Understanding Set Theory and the + Symbol: Solving Equations with Sets

[mikemhz]

Set Theory "+" symbol

1. X, Y and Z are sets. Does X × (Y + Z) = X × Y + X × Z?

The solution starts like so:

X × (Y + Z) = {(x,(y,0)) | x $\in$ X, y $\in$ Y}$\cup${(x,(z,1)) | x $\in$ X, z $\in$ Z}

I don't understand how the "+" symbol works. Why does it equate to this (x,(y,0)) (x,(z,1)) format? 0... 1...?

This is a frustrating early stumbling point for my discrete mathematics, "foundations of computer science" exam revision. Please help.

 

[Fredrik]

I think more people would be able to help if you define +, 0 and 1, and explain if you're talking about subsets of ℝ or something else.

 

[SammyS]

1. X, Y and Z are sets. Does X × (Y + Z) = X × Y + X × Z?

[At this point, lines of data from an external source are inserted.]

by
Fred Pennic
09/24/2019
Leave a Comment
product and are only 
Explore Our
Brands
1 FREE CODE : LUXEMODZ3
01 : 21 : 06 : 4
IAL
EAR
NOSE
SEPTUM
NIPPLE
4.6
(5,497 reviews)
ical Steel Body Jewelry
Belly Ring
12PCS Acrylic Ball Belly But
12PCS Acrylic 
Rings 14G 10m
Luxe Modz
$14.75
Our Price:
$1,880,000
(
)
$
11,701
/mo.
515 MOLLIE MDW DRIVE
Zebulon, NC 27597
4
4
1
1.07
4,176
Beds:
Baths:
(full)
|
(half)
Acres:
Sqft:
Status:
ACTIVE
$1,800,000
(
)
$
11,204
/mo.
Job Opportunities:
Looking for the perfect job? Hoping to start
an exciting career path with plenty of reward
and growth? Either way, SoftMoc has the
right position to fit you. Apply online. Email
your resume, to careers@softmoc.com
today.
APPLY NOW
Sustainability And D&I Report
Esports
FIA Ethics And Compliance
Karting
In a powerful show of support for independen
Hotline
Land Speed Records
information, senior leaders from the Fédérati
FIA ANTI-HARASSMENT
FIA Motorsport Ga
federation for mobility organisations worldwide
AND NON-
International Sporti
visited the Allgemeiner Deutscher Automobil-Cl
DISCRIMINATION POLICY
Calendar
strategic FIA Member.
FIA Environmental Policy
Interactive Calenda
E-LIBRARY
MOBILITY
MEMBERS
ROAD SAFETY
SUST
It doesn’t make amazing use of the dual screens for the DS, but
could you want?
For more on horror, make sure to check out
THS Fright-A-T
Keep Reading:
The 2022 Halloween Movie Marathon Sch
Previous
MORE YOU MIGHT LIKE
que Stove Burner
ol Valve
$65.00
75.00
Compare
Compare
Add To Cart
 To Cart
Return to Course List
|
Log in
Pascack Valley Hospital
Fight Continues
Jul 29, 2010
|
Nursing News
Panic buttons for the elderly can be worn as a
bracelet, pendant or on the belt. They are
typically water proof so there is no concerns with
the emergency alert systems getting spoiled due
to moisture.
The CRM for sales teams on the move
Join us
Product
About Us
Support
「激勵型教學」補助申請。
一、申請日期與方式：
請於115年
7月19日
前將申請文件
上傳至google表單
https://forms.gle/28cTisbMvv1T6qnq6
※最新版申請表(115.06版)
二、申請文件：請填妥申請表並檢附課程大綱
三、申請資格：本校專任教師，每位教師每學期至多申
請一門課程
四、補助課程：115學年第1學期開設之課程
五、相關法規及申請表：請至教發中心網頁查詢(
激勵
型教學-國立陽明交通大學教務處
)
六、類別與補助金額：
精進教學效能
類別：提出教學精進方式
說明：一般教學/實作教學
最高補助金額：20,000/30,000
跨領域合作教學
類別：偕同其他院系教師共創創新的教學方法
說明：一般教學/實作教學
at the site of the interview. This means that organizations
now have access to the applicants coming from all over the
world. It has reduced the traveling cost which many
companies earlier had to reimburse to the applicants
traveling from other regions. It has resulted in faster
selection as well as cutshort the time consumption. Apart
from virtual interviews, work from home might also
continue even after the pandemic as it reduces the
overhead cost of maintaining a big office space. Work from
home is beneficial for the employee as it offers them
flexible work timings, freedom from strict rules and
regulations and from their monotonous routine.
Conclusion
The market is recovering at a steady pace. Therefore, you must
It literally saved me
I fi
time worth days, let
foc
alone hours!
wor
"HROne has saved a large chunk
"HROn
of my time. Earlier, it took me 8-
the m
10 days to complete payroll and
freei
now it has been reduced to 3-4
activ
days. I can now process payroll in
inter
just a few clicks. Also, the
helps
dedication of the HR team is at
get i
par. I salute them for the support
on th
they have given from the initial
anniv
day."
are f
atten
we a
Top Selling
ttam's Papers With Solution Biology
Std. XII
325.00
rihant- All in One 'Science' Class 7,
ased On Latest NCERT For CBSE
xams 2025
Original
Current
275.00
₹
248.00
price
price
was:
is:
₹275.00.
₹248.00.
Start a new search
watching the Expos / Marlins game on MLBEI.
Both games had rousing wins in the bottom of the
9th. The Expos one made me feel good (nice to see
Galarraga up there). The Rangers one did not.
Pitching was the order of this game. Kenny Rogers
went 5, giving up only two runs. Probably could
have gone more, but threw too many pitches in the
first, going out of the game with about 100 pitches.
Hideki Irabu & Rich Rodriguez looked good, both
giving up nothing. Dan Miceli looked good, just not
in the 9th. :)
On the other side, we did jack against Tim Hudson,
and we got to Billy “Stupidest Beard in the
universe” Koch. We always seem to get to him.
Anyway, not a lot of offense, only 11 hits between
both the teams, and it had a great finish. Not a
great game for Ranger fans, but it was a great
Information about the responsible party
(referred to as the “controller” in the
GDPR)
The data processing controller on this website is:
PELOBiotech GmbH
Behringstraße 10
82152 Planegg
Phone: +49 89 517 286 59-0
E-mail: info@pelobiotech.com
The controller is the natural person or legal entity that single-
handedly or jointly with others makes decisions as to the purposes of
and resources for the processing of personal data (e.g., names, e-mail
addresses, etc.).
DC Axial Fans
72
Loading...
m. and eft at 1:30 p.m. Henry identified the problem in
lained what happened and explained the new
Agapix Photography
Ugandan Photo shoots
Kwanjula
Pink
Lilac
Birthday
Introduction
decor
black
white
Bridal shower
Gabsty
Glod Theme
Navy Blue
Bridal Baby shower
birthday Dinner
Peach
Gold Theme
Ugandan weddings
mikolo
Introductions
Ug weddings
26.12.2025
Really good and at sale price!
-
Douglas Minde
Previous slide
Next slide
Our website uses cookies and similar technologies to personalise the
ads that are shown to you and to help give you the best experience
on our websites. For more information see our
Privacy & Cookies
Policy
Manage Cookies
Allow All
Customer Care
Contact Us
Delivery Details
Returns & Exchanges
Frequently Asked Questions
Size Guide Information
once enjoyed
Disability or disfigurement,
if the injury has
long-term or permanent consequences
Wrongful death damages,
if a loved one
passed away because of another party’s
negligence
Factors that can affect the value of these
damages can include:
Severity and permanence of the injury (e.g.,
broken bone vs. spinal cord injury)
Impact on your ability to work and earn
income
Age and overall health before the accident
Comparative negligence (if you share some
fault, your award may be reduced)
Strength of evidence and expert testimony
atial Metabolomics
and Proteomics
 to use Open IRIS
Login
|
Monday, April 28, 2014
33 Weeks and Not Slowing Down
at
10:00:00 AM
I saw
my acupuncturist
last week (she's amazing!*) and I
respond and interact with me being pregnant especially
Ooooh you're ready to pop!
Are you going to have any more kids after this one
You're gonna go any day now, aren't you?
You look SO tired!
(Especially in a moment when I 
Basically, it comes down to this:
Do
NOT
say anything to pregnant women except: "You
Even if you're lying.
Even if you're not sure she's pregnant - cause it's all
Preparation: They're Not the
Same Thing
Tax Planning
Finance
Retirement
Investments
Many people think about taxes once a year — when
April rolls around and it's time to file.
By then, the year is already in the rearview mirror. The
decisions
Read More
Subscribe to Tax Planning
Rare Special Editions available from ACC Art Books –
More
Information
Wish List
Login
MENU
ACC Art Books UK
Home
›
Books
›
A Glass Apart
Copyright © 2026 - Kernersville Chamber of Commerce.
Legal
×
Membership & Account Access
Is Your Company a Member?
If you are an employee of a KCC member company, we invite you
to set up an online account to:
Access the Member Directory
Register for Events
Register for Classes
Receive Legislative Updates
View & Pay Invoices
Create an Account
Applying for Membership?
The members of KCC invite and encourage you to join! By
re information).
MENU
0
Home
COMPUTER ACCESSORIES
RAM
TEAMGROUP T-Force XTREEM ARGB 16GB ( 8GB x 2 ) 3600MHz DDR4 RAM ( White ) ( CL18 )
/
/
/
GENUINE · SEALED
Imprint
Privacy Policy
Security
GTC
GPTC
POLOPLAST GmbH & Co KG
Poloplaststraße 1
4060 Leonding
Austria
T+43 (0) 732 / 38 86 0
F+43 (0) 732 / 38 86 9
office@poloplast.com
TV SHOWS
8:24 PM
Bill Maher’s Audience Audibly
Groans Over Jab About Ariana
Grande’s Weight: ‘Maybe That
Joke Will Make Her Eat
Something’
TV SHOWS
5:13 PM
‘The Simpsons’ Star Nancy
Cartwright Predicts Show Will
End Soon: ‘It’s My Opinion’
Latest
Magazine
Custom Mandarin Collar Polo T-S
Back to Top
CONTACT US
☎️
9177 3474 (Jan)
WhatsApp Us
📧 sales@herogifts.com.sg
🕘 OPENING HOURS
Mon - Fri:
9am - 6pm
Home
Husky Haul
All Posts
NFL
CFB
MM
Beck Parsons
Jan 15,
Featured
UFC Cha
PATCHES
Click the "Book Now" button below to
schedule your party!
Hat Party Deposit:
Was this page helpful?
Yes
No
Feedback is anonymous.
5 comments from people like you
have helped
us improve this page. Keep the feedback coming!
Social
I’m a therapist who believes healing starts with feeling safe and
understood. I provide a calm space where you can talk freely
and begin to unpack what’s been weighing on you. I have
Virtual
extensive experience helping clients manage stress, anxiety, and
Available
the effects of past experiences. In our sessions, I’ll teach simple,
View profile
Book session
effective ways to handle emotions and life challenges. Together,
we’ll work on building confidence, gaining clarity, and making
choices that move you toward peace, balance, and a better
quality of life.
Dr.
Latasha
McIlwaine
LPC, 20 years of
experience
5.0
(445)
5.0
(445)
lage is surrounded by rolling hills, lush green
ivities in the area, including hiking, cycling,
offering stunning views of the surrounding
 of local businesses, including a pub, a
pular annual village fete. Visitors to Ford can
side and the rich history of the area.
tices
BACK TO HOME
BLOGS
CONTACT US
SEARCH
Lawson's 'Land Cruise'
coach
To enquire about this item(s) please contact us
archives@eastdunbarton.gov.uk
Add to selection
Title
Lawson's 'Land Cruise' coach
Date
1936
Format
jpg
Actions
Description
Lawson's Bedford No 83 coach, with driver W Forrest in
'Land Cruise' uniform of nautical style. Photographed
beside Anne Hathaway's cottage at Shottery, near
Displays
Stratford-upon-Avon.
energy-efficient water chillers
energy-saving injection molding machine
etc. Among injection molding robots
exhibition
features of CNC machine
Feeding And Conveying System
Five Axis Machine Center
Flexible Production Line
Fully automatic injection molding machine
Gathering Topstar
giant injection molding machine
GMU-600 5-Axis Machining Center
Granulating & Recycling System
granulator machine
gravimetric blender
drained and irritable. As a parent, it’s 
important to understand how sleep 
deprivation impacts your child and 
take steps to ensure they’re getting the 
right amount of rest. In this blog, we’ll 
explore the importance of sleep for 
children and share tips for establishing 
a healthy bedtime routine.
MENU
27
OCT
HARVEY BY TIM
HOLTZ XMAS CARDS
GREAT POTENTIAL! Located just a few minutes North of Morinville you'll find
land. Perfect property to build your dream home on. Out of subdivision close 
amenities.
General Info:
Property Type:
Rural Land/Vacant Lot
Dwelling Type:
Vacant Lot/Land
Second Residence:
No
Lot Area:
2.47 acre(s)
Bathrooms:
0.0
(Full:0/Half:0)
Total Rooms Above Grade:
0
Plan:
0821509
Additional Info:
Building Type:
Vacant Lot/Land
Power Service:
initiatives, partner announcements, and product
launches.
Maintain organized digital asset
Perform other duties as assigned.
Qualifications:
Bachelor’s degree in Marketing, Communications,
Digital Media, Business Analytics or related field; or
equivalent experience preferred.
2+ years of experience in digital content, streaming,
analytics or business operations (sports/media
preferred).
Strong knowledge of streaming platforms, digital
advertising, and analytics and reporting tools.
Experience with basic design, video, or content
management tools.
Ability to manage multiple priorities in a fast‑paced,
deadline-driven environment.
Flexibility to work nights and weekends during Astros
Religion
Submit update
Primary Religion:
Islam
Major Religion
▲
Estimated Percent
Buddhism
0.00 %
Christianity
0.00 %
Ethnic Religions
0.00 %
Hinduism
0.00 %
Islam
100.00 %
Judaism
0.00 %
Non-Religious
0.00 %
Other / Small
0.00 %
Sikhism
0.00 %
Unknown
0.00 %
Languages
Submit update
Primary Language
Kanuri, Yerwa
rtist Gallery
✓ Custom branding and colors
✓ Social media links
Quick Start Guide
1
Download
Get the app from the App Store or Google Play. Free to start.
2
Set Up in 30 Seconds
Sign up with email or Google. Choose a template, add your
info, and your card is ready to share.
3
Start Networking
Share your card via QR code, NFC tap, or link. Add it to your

The solution starts like so:

X × (Y + Z) = {(x,(y,0)) | x $\in$ X, y $\in$ Y}$\cup${(x,(z,1)) | x $\in$ X, z $\in$ Z}

I don't understand how the "+" symbol works. Why does it equate to this (x,(y,0)) (x,(z,1)) format? 0... 1...?

This is a frustrating early stumbling point for my discrete mathematics, "foundations of computer science" exam revision. Please help.

Hello mikemhz. Welcome to PF !

[STRIKE]I suspect there's more to this problem than you have given us.

Please state the complete problem as it was given to you. As Fredrik suggested, there must be more information regarding the sets X, Y, and Z and the opperation, +, than you have stated.[/STRIKE]

Added in Edit:
I see you posted the problem seconds after I posted this.

 

[mikemhz]

So the full question is phrased like so:

Suppose X; Y and Z are sets. Does X × (Y + Z) = X × Y + X × Z?
If X, Y and Z are finite, what can we say about the cardinalities of
X × (Y + Z) and X × Y + X × Z?

I'm not looking for the solution. It's sitting here in front of me. I just don't understand the very first step. That being:

X×(Y+Z) = {(x,(y,0)) | x $\in$ X, y $\in$ Y}$\cup${(x,(z,1)) | x $\in$ X, y $\in$ Y}

X×Y+Y×Z = {((x, y),0) | x $\in$ X, y $\in$ Y}$\cup${((x,z),1) | x $\in$ X, z $\in$ Z}


These two are clearly not equal as sets because they have different
elements: for example, given x $\in$ X, y $\in$ Y , by the definition of ordered
pairs it is not the case that (x,(y, 0)) = ((x, y), 0).

I understand why these are not equal, but not where 1 and 0 come into it, or what "+" means, as it's not in the standard set theory symbol set.

EDIT: I also suspect there is a typo on the first line of the solution, surely the second half involves Z rather than Y?

 

[mikemhz]

So I just looked through the lecture slides and the "+" symbol means the sum or disjoint union.

X+Y = { (x,0) | x∈X} ∪ {(y,1) | y∈Y}

I think this is an important point to clarify because it crops up again later in the module. Still why 0 and 1?

EDIT: OK. In a moment of clarity I've realized that the digit relates to the position of the ordered pair. So in X+Y, x is in the 0 position, and y is in the 1 position.

 

[Fredrik]

*Deleted*

 

[Fredrik]

So I just looked through the lecture slides and the "+" symbol means the sum or disjoint union.

X+Y = { (x,0) | x∈X} ∪ {(y,1) | y∈Y}

I think this is an important point to clarify because it crops up again later in the module. Still why 0 and 1?

OK, I think I understand the definition. The idea is that the "disjoint union" of X and Y should be the union of two disjoint sets X' and Y' such that X can be bijectively mapped onto X' and Y can be bijectively mapped onto Y'. So we can use any set with two members to define X' and Y'. We denote the two members by 0 and 1, and define
\begin{align}
&X'=\{(x,0)|x\in X\}\\
&Y'=\{(y,1)|y\in Y\}\\
&X+Y=X'\cup Y'
\end{align}Edit: I think you should just start with a statement like "Let $w\in X\times(Y+Z)$." Then you can use the definitions to figure out something about w. You can also try the assumption $w\in X\times Y+X\times Z$, and see what that tells you about w.